___ EXTRAIT FOURNI
Opérette
: A VIENNE un soir
Spectateur nouveau à cette production des Tréteaux puisque le hasard de ma
vie errante de prisonnier n’affectait le 18 mars au commando de Buss, il m'était enfin donné d’apprécier le jeu de
cette troupe dont Brindilles avait déjà, un numéro, souligné la prodigieuse
activité.
L’attention que me témoigna à mon arrivée son directeur compositeur Natalis Anquier me fut très
sensible.
Cette sympathie spontanée que m’accorda votre aine, mes chers
camarades, fut je crois, quelque choses comme un sauf conduit qui permit à l’étranger
que j’étais, de m’introduire au sein de votre joyeuse bande d’artistes
improvisés.
L’ambiance de camaraderie franche qui y régnait me mit bientôt à l’aise.
Je l’apprécierais chaque jour davantage, elle me vaut aujourd’hui
un rôle de troubles fête: celui du critique.
Tant pis, devant cette tâche ingrate, puisqu’elle résume un effort de
censure personnel, rendra
difficile parla précision qu’on lui demande dans le jugement, je m’efforcerai
de justifier la confiance que vous m’avez accordé en m’assignant
ce rôle.
Transfuge des kommando du Grand Stalag de Tréves, j’ai retrouvé ici, avec une surprise
amusée, une formule heureuse: celle des comédiens, routiers dont la force
réside dans
l’élaboration minutieuse, par les artistes eux mêmes, des productions
qu’ils sortent, ceci depuis le détail des décors et de la musique,
jusqu‘aux travestis et au machinisme.
Appliqués à ce genre un peut spécial, auquel l’obligeait à priori le
milieu de votre captivité qui les a vu naître, les Tréteaux y ont puisé, ça
me semble, beaucoup de souplesse.
C’est du moins l’impression que me laissa en ce soir du 22 mars,
l’audition de l’opérette de notre camarade Jean Chaput « A Vienne un soir »
Pour un coup d’essai dans l’art de composer, ce fut , je dois le
dire, un coup de maître .
Puisse J - Chaput y trouver l’encouragement d’une
inspiration nouvelle.
La partition écrite d’un style alerte, nous transporte par la musique
qui l’enveloppe et la domine même au souvenir de cette autre Féerie
Viennoise que fut le congrès s’amuse, dont elle s’inspira.
Invitation à la réserve, à l’amour au bord de ce beau Danube, tout
cela, c’est l’âme de Vienne au crépuscule.
La musique du maestro Bleuez fut un triomphe.
Stauss n’est certes pas désavoué l’exactitude
de cette copie qui nous vaut la belle valse, si bien exécutée par l’orchestre
A Vienne un soir.
______
___ DONNÉES
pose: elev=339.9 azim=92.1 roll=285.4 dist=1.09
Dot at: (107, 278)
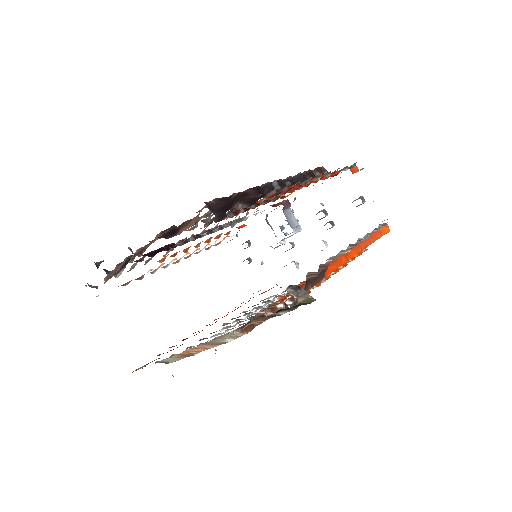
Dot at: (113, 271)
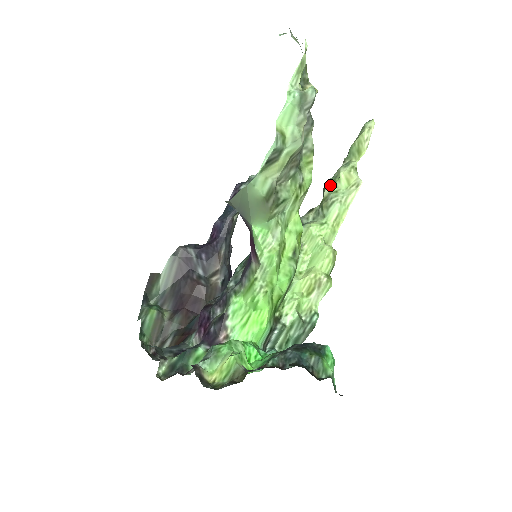
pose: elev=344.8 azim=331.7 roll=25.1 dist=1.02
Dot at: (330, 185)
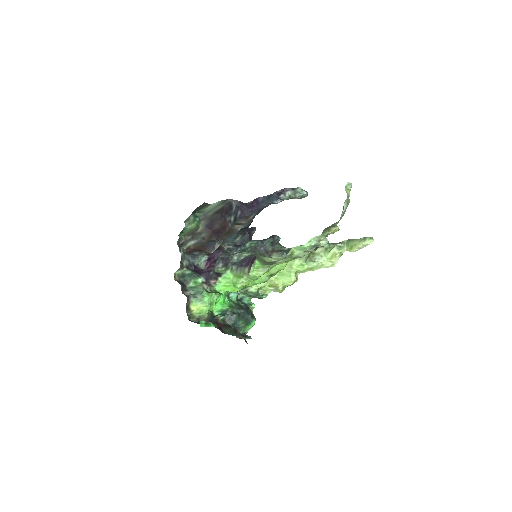
Dot at: (323, 249)
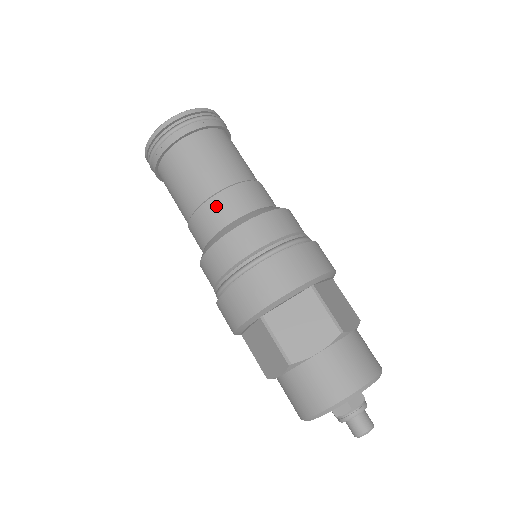
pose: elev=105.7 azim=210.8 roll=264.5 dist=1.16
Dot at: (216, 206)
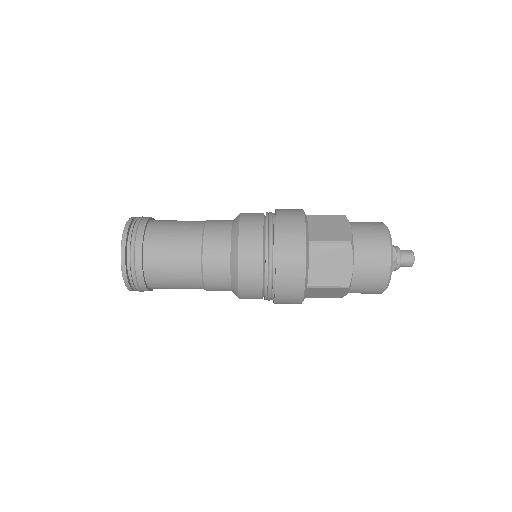
Dot at: (212, 233)
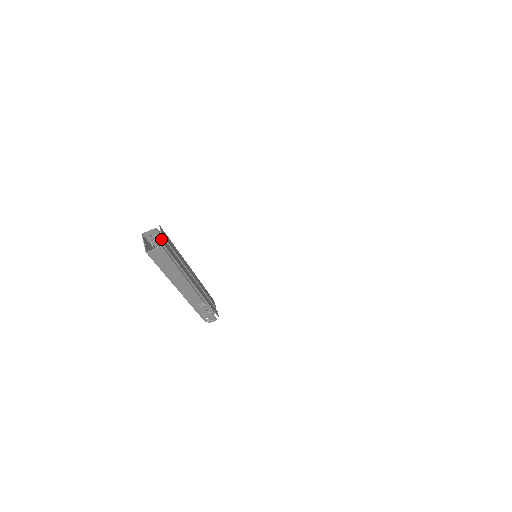
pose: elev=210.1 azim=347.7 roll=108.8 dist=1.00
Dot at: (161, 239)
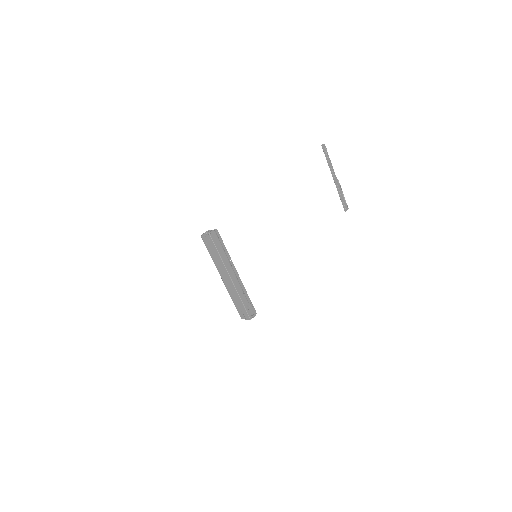
Dot at: occluded
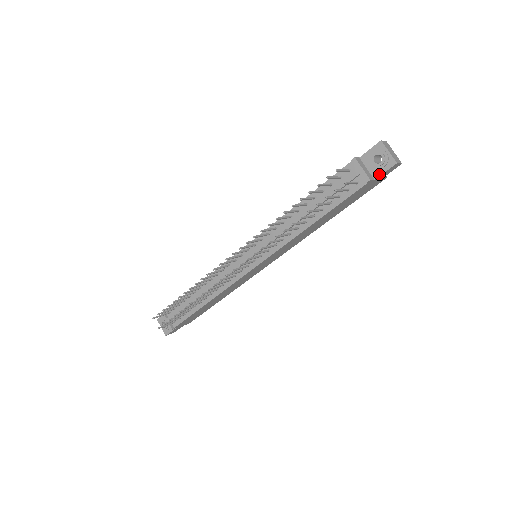
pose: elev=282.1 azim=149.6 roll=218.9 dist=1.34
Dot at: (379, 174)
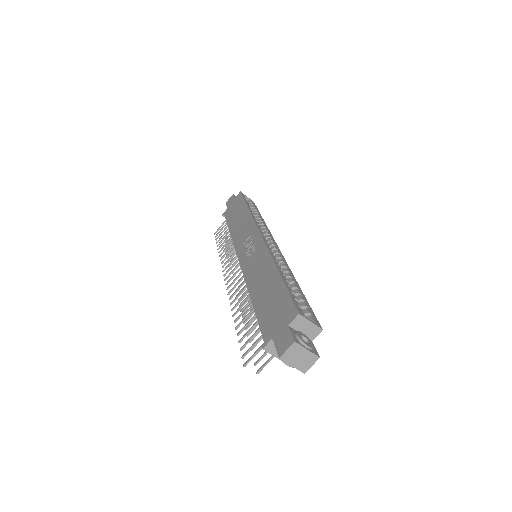
Dot at: occluded
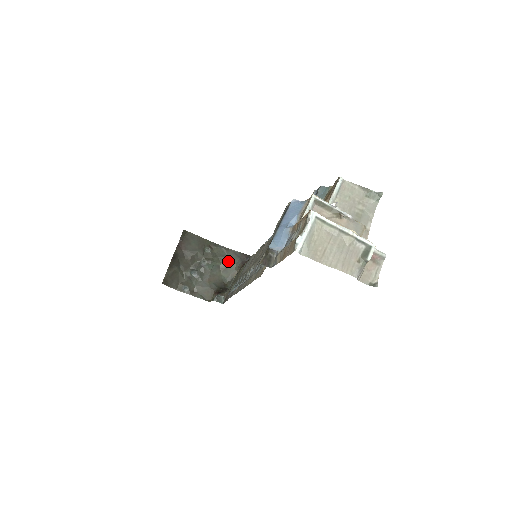
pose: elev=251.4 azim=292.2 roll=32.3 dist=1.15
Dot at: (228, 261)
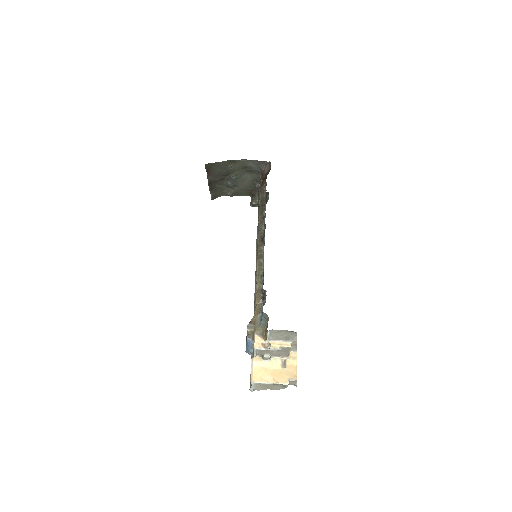
Dot at: (250, 168)
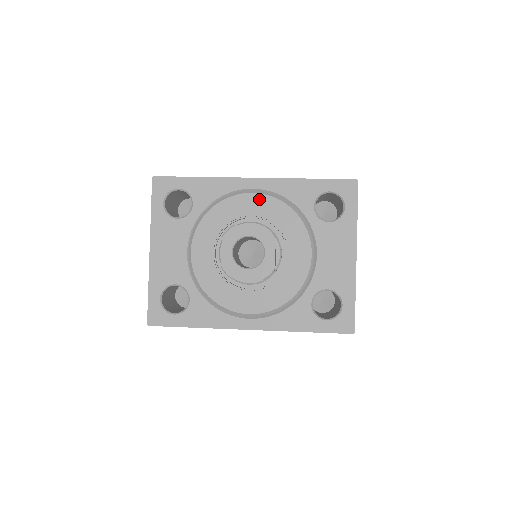
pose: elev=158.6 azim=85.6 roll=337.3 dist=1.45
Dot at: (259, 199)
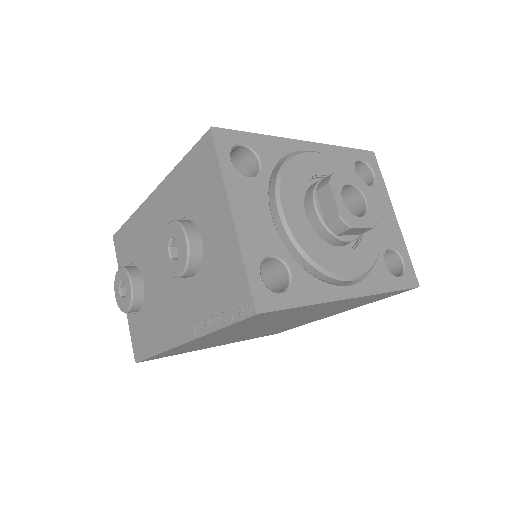
Dot at: (322, 159)
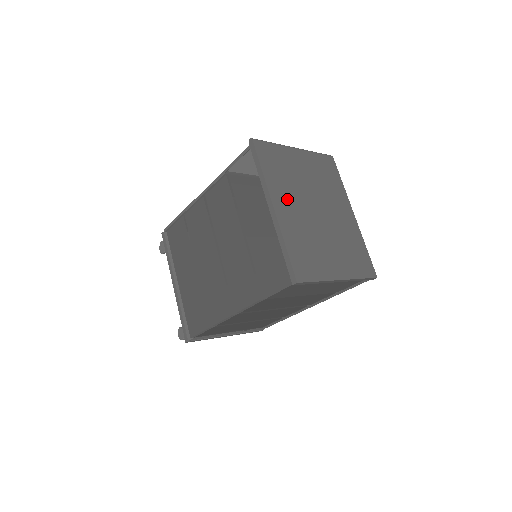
______
Prolongez le compte rendu de l'opérette « A Vienne un soir » en reprenant juste après sa dernière phrase. Ces données n'interviennent en rien ici.

### RÉPONSE
Le verbe de cette musique Momy la trouva avec sa
finesse.
Alors au bal « c’est un petit rien ».
A Paris autant de chansons séduisantes par leurs coloris et la fraîcheur de l’inspiration.
Des airs à succès que l’on fredonne à plaisir, parce qu’ils
resteront toujours neufs.
Il fallait une ouverture (à l’opérette) Laquerriére,
le mystérieux disparu de la troupe, en trouva le prétexte habile dans le choeur
des figurants.
C’est aussi l’air du ballet où brilla tout particulièrement, par
son dynamisme, le couple Vandamme Russeil .
Vandamme, danseur trépignant, enleva la salle, dans
son refrain chanté à Paris, danseur accompli, il eut encore une partenaire
bien souple en la personne de Russeil.
Mention très honorable aux figurants Bordi et
Louette, aux figurantes Delhomme
et Deloffre.
Jean Chaput fut une Lilian un peu indolente,
une Lilian de rêve, dont le visage semblait subir je ne sais quel dédoublement.
Jeu sobre, peut être embarrassé parfois de l’effort du compositeur,
acteur lui même du rôle qu’il a conçu, cherchant a trop manger.
Magnifiquement
dans l’apparat de son costume, Marescaux fut
un prince caprice langoureux, très jeune.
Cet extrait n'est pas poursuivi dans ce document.